With all this talk of maturity, it’s sometimes difficult to remember that Jocelyn & Chris are millennials with less than 50 years’ living experience between them. Their live performances exude an easy confidence, a skill they both attribute to years of practice. “When we were kids and we first started out, we’d play anywhere we could get permission and a power outlet.” says Chris. Jocelyn laughs in agreement. “It was this big joke when Chris finally turned 21, because we’d already been playing bar shows since we were in 7th grade.” Onstage today, Jocelyn smoulders with intensity, reaching frantically to the ceiling one moment and then folding herself onto the floor in the next. Chris exudes a less frenzied energy, delivering effortless riffs with an enigmatic cool-guy half-smile hidden behind his shoulder-length hair.

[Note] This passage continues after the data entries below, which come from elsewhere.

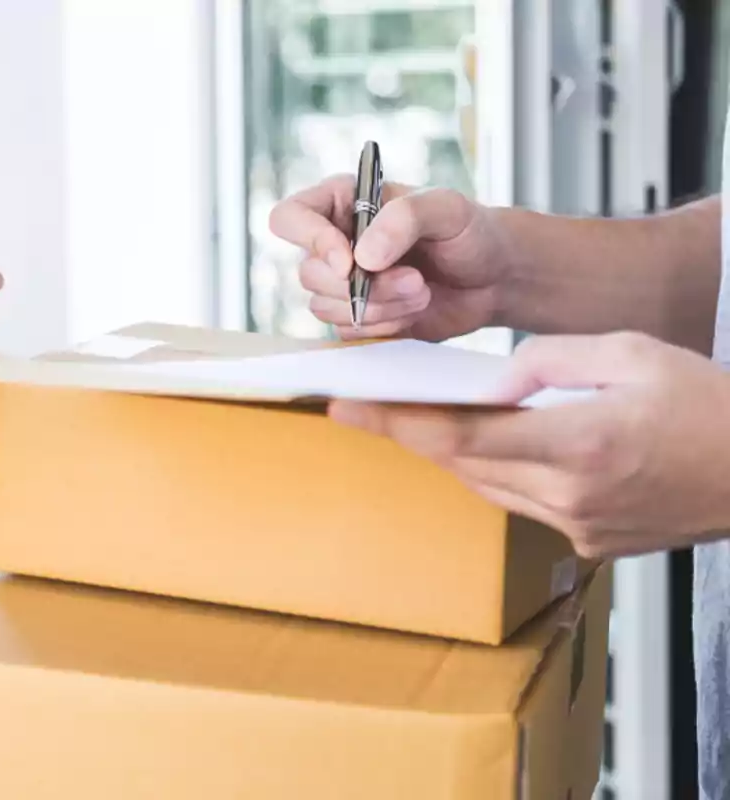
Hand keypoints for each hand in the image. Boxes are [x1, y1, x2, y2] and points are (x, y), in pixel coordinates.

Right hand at [268, 176, 511, 340]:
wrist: (493, 278)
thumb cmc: (470, 231)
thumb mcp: (446, 208)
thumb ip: (403, 219)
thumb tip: (361, 258)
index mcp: (342, 202)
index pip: (290, 217)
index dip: (311, 241)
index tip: (350, 263)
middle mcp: (333, 241)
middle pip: (309, 272)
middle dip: (363, 286)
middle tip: (415, 279)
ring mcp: (341, 282)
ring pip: (325, 307)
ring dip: (378, 306)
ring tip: (421, 292)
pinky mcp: (355, 316)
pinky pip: (347, 331)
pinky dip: (383, 325)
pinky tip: (413, 311)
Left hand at [326, 332, 729, 557]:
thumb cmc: (714, 403)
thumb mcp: (633, 353)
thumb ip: (550, 360)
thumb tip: (492, 379)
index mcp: (580, 444)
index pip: (460, 434)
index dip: (394, 421)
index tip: (343, 405)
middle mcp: (572, 496)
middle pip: (462, 462)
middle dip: (409, 432)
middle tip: (361, 404)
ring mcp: (580, 528)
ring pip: (486, 486)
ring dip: (449, 452)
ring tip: (413, 418)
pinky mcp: (591, 543)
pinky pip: (520, 503)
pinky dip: (496, 472)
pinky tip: (486, 446)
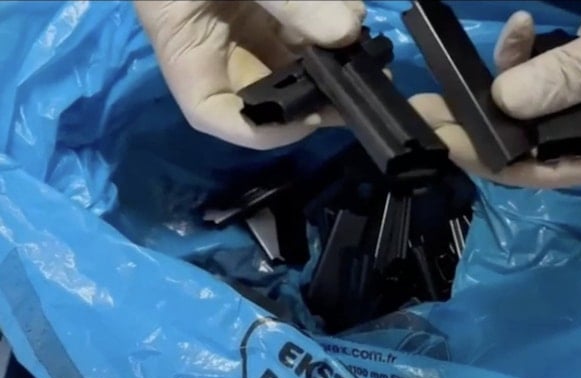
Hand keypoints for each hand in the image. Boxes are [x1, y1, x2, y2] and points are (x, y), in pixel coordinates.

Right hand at [134, 0, 364, 149]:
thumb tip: (346, 30)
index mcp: (184, 39)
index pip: (212, 110)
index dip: (259, 128)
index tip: (310, 119)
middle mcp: (216, 37)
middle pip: (265, 86)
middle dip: (314, 90)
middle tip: (361, 82)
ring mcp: (245, 17)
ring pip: (293, 55)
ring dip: (330, 54)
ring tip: (362, 39)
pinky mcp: (272, 2)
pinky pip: (303, 22)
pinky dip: (331, 21)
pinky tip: (351, 13)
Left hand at [411, 1, 580, 188]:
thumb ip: (566, 78)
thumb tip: (501, 99)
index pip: (550, 169)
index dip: (496, 161)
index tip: (448, 146)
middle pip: (534, 140)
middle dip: (482, 126)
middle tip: (428, 114)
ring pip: (532, 104)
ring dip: (496, 86)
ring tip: (446, 81)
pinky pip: (545, 69)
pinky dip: (526, 51)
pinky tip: (521, 27)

The familial resemblance is there, all right. So is a deep bond forged over years of shared experience. In conversation, they often glance at each other, fluent in sibling telepathy. A stark contrast from their fierce performance personas, offstage they’re both warm, humble, understated, and maybe just a little goofy. Ask them about music, however, and watch as both pairs of eyes take on the same razor-sharp focus. Says Chris, “We’re so, so proud of this album. We love this music, and we’re going to do our best to share it with as many people as possible.”

They’ll get their wish; the spirit behind The Fun in the Fight is undeniable. These two are analog souls in the digital age, proof that rock n’ roll is definitely not dead. In fact, it just got its Harvard degree.